WHAT THE TASK REQUIRES
Please tally how many lines of the material below include the word "사용자가", giving only the number.

DATA SUPPLIED Block Start

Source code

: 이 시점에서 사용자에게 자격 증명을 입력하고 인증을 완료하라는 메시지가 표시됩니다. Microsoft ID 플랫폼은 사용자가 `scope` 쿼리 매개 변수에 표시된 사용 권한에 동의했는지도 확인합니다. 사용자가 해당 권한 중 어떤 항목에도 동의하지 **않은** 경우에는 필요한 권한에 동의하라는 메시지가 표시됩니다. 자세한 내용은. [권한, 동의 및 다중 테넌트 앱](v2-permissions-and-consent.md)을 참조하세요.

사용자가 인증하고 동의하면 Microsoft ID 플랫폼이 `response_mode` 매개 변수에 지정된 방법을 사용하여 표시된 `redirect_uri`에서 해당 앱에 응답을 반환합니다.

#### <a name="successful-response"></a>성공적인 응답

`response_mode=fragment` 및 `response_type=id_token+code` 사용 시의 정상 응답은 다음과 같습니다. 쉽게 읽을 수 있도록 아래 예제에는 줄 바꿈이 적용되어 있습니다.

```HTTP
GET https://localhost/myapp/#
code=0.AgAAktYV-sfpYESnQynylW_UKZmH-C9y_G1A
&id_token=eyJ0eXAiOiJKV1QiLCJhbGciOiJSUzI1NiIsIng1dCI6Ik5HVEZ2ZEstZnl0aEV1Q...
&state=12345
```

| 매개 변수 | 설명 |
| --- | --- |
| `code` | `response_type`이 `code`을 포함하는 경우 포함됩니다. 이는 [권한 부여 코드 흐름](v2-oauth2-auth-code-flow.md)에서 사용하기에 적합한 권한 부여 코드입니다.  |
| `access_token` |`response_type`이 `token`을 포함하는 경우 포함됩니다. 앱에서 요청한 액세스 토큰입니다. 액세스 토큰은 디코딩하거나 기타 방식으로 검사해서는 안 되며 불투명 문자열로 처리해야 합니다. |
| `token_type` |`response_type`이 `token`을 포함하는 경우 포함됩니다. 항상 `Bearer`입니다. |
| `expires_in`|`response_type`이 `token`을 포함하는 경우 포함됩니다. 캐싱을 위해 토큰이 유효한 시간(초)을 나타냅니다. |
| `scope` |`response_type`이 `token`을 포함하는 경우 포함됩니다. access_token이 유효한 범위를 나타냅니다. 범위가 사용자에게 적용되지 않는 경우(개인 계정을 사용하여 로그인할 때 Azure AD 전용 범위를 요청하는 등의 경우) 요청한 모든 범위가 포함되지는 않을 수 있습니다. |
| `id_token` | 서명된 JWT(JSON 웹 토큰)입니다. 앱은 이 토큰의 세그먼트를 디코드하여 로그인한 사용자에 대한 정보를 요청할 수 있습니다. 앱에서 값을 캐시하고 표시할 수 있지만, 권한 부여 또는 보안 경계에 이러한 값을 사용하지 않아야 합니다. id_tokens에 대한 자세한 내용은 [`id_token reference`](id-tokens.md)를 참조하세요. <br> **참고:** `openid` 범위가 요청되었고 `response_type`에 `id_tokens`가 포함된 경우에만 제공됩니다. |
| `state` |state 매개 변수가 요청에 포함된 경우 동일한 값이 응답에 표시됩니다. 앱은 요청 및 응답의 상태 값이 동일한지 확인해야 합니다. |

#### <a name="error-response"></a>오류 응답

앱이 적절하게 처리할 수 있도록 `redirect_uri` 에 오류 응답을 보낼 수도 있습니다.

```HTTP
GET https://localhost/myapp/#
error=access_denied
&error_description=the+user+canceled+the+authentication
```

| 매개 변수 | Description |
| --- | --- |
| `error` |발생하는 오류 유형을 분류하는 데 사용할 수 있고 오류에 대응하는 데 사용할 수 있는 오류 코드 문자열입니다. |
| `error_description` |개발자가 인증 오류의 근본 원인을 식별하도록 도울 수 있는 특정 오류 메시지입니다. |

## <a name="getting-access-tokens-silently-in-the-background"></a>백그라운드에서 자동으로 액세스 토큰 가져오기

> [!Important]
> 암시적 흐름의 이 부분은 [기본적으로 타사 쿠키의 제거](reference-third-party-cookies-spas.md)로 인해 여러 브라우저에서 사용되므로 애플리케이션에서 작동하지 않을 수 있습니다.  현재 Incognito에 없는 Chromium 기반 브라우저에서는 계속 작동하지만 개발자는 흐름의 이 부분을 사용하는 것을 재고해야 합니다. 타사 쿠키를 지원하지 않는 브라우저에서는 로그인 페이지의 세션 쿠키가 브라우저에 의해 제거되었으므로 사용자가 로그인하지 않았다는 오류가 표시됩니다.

DATA SUPPLIED Block End

EXERCISE OUTPUT
3